Это всегда было для него волнительно. Он стоял у плиты, стряпал, закупал с избытком вина, а в саду всегда был костер. В какой-то момент он переставал пить, потом в девять сваливал, а вся компания продолжала пировать. А утром он вставал в четыре, убирался и наводил чистоту».
Тилль Линдеманн – про самокопание, преодоление и детскую робость, которую прикрывает подкаченная фигура пловца. Так Линдеманн расшифровывает себя:
• «А я и в самом деле как большой ребенок – невоспитанный, но безобидный. Люди думают, что я всегда сильный, взрывной. Это не так. Я чувствительный и легкоранимый, а в любви романтичный и страстный».
• «В самом начале ты сидишь где-нибудь в темном помещении, открываешь бутылку вина и придумываешь, как сделать текст с музыкой популярными. Сначала имеешь только неясное представление, что бы это могло быть.
А когда через три года после записи, микширования, сведения, художественной работы, всех этих глупостей, стоишь на сцене, и то, что ты тогда придумал, действительно работает, когда получается заставить 20 тысяч человек поднять руки, тогда испытываешь непередаваемые ощущения».

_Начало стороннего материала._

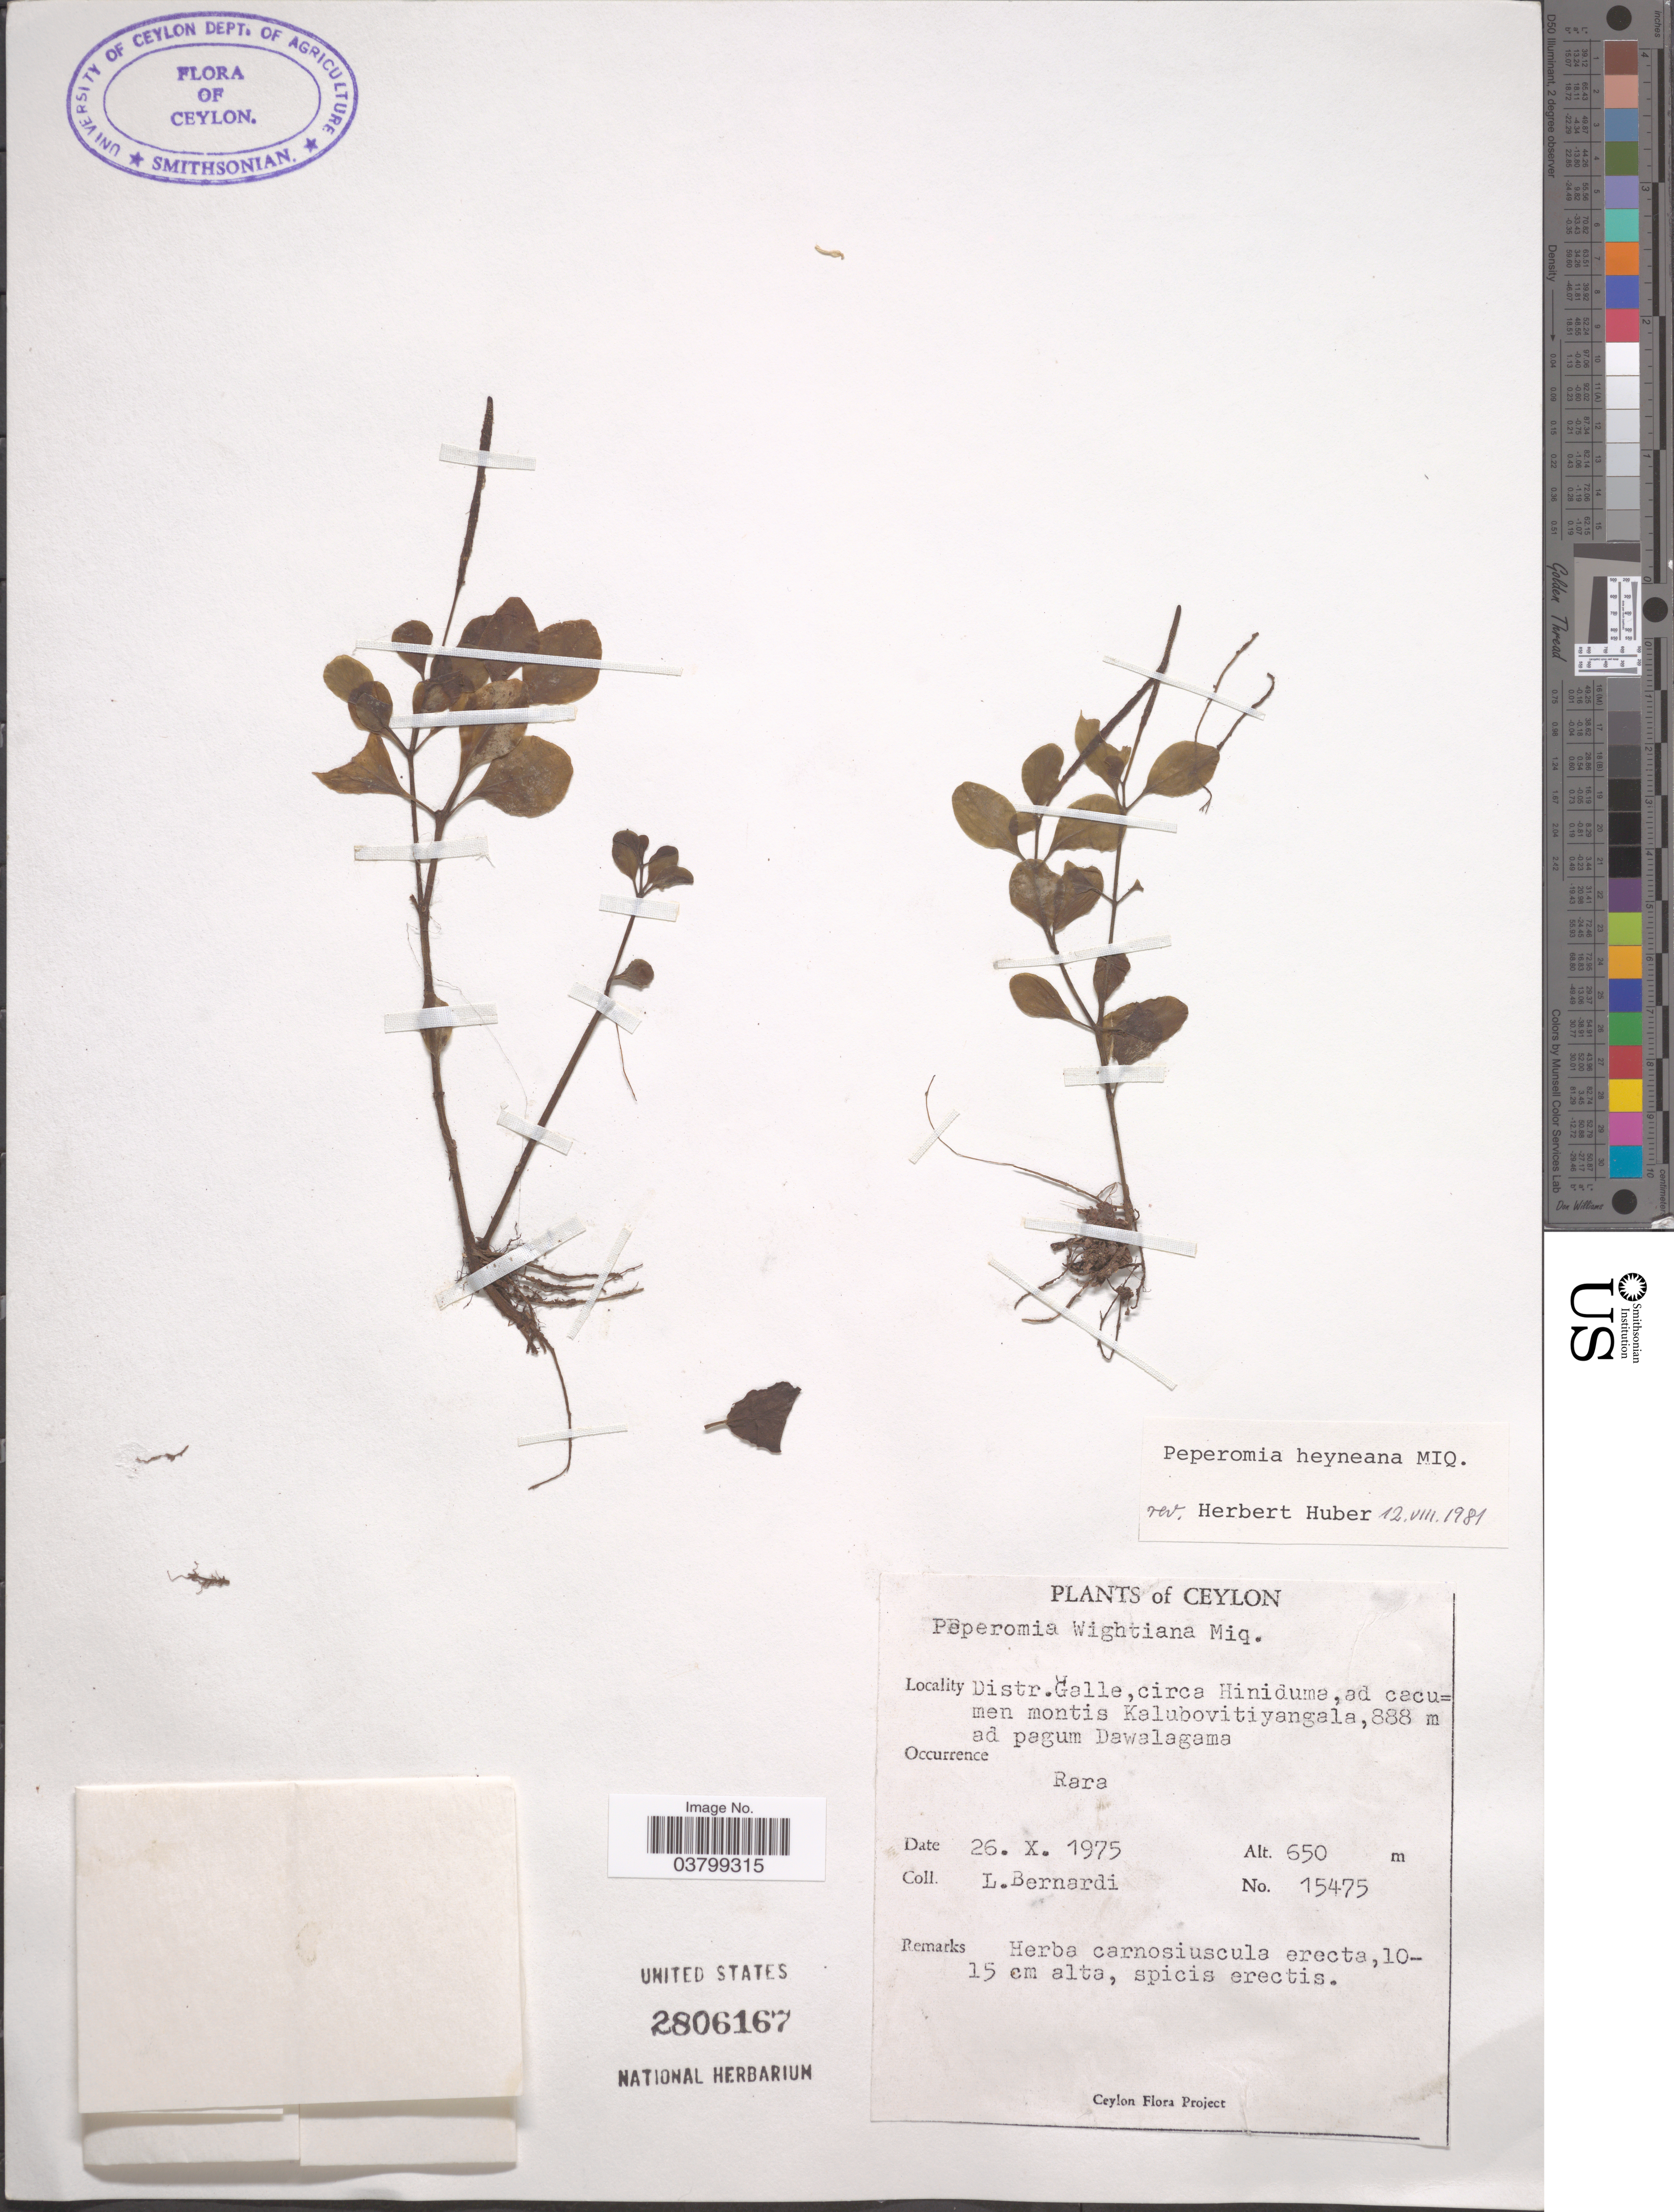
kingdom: Plantae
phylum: Tracheophyta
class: Magnoliopsida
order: Piperales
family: Piperaceae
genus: Peperomia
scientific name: Peperomia heyneana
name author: Miq.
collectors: L. Bernardi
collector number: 15475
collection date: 1975-10-26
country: Sri Lanka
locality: Ceylon. Distr. Galle, circa Hiniduma, ad cacumen montis Kalubovitiyangal, ad pagum Dawalagama.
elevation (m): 650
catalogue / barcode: US 2806167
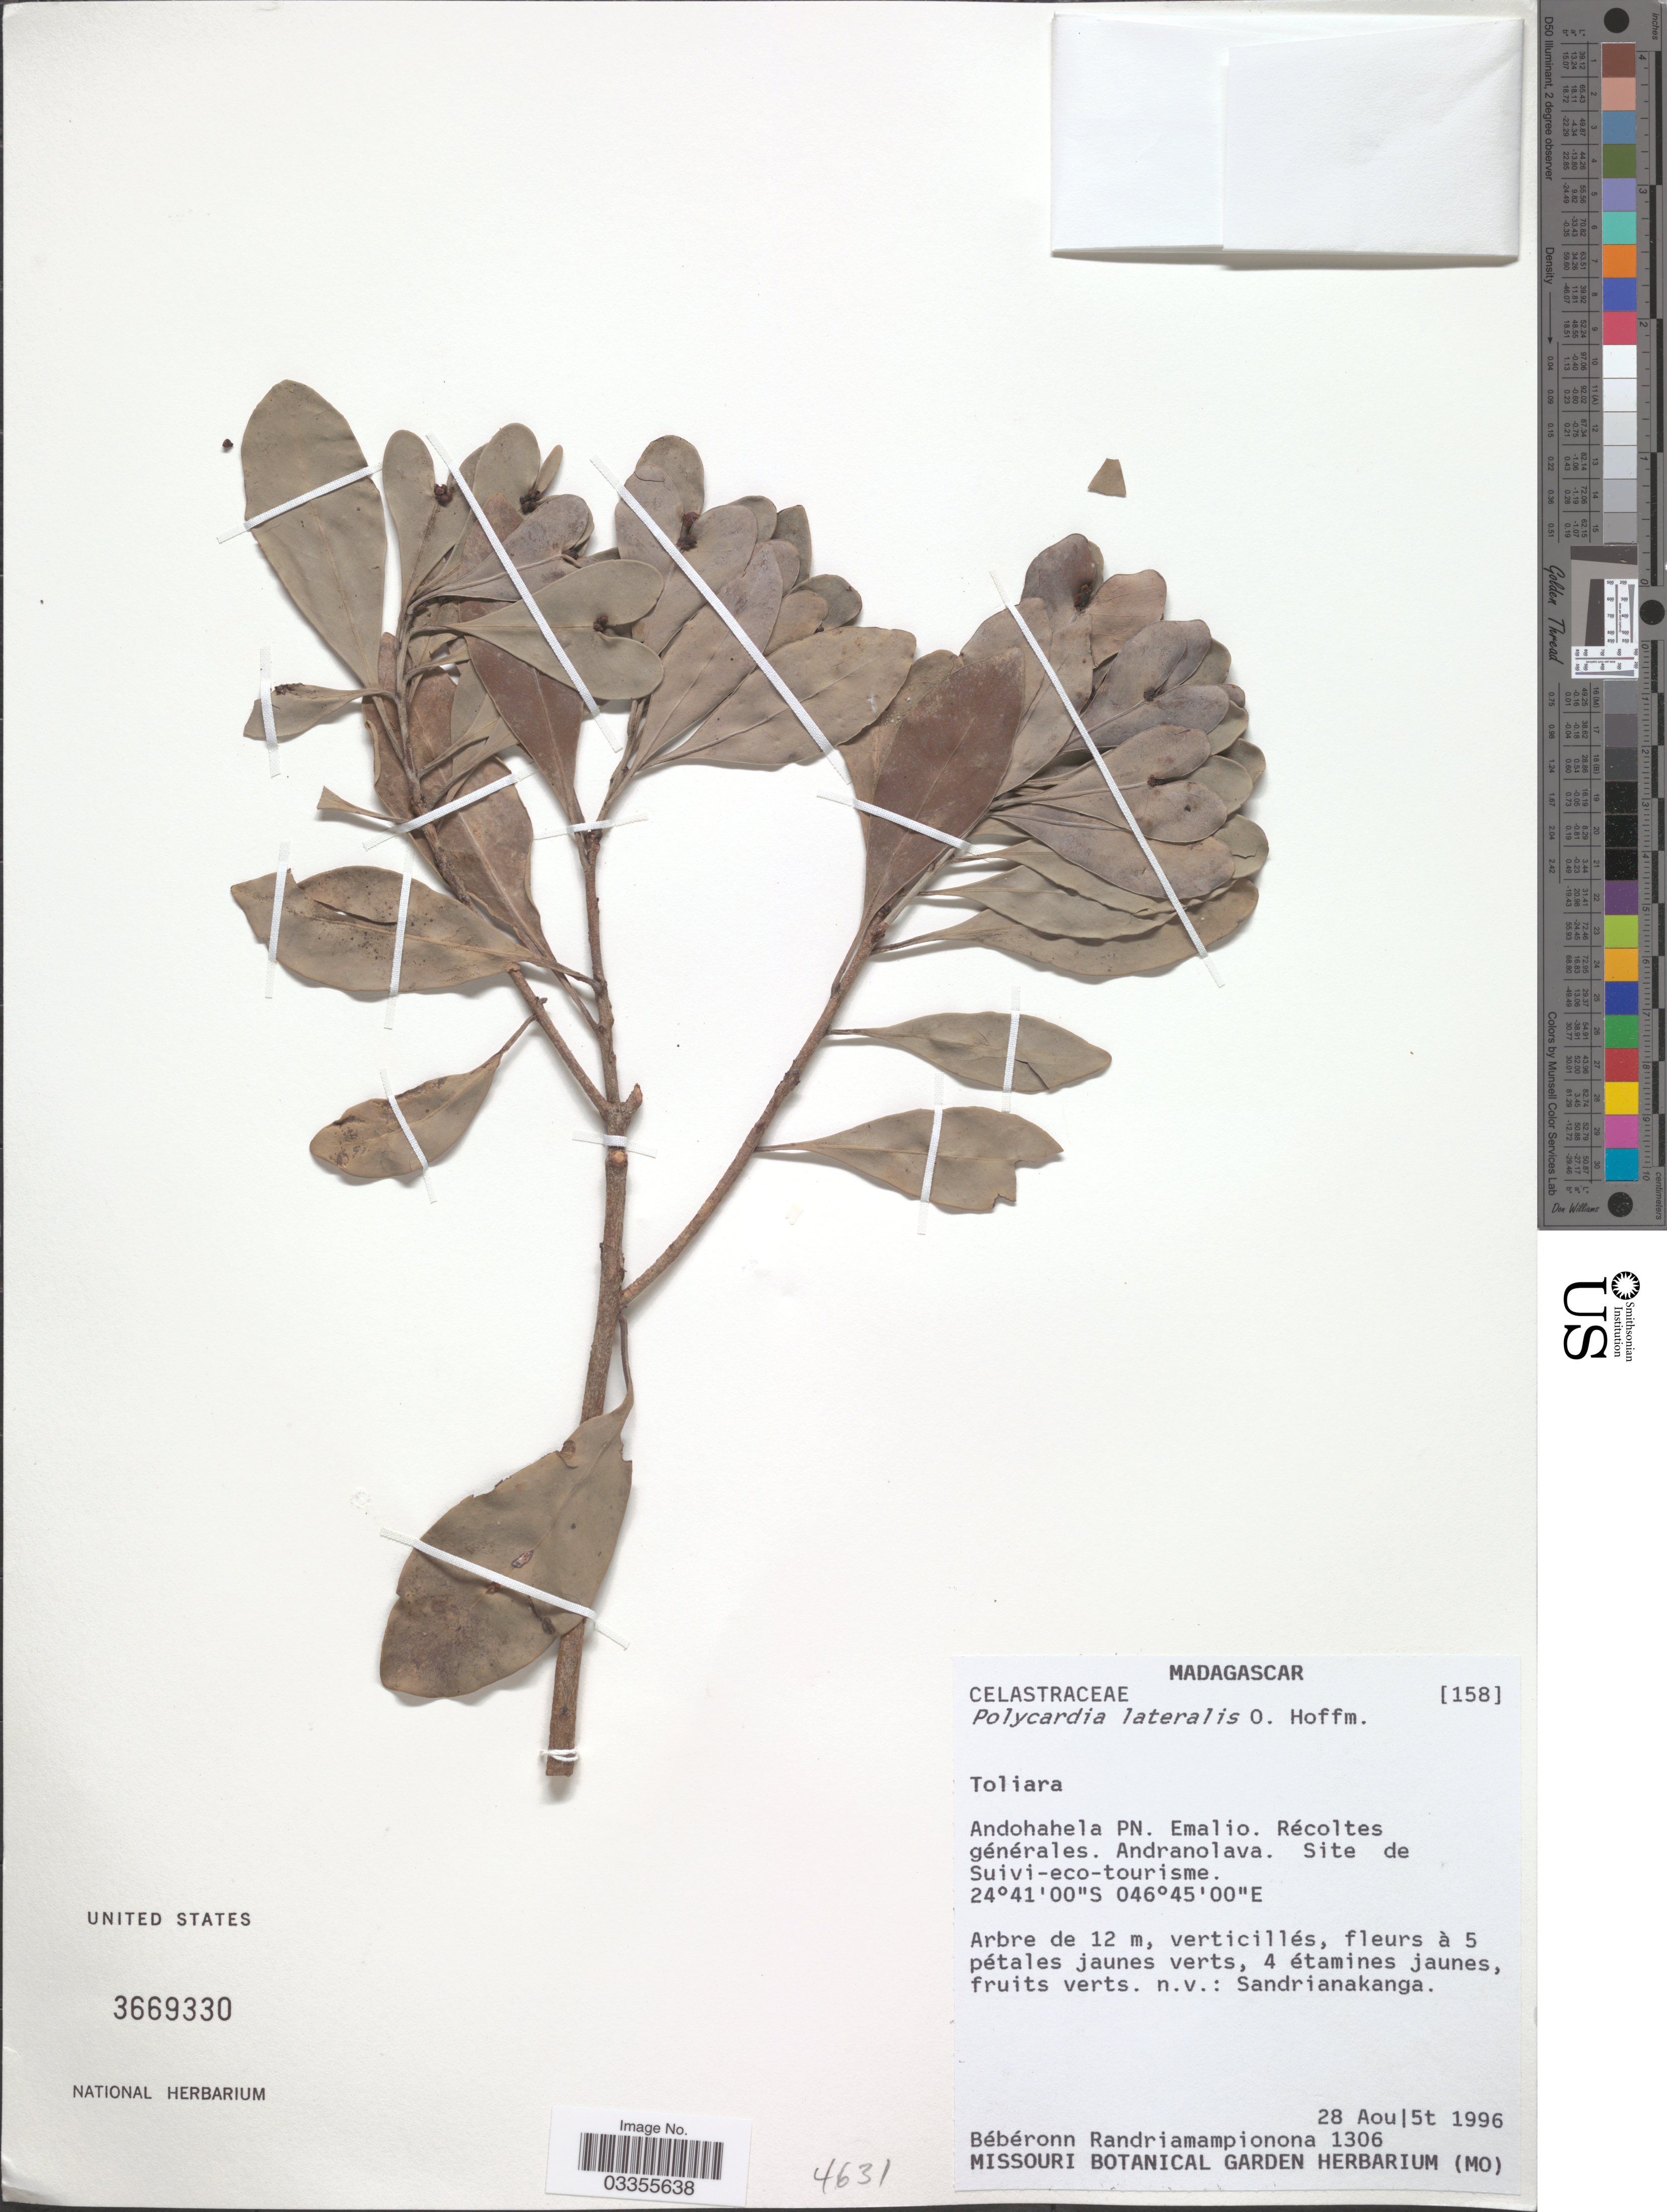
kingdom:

• «Искусство – это своего рода терапия.
Когда я чувствую, что нечто зарождается внутри меня, властное и чаще всего темное, мне нужно дать ему выход на волю, иначе оно просто сокрушит меня. Так что разрушение и саморазрушение – два кита, на которых держится мое творчество.
Но каждый выбирает сам».
• «Мои тексты возникают из чувств и из мечтаний, но все же больше от боли, нежели по желанию. Мне часто снятся кошмары, и я просыпаюсь ночью весь в поту, так как вижу во сне жуткие кровавые сцены. Мои тексты – своего рода вентиль для лавы чувств в моей душе.
Мы все с трудом пытаемся скрыться за благовоспитанностью и внешними приличиями, а на самом деле нами управляют инстинкты и чувства: голод, жажда, ужас, ненависть, стремление к власти и секс. Конечно, есть еще дополнительная энергия в нас – это любовь. Без нее все человеческие ощущения угасли бы».
• «Когда постоянно живешь чужой жизнью, очень трудно возвращаться в собственную шкуру. Мне это в принципе нравится, но иногда начинаешь путаться – вышел ты уже из роли или еще нет. Ты уже Тилль или еще маньяк-убийца».
• «Ненавижу шум. Ненавижу болтовню. Я подвергаю себя этому, что чистый мазохизм. И тогда я должен защитить себя от этого. Шум сводит с ума. Ты умрешь в нем».
• «Я думаю, что бога нет. А если он есть и фактически допускает все несчастья на этой земле, тогда он должен наказать меня вместе с другими страдающими. Я не стану молиться такому богу».
Таким его видят участники Rammstein – гибким и с раздвоением личности:
Гитарист Пауль Ландерс: «Тилль так хорош, что, когда ему даешь понять, что его текст должен развиваться в другом направлении, уже на следующий день он приносит новую версию песни».
Гитарист Рихард Круспе: «Он чертовски экстремальный человек. Он очень глубоко погружается в ситуации, когда я не могу следовать за ним. Все, что он делает, очень экстремально; не знаю никого, кто делает это».
Барабанщик Кристоф Шнайдер: «Я не хотел бы оказаться в шкуре Тилля: его душу терзают сомнения и противоречия, он в равной степени моралист и чудовище».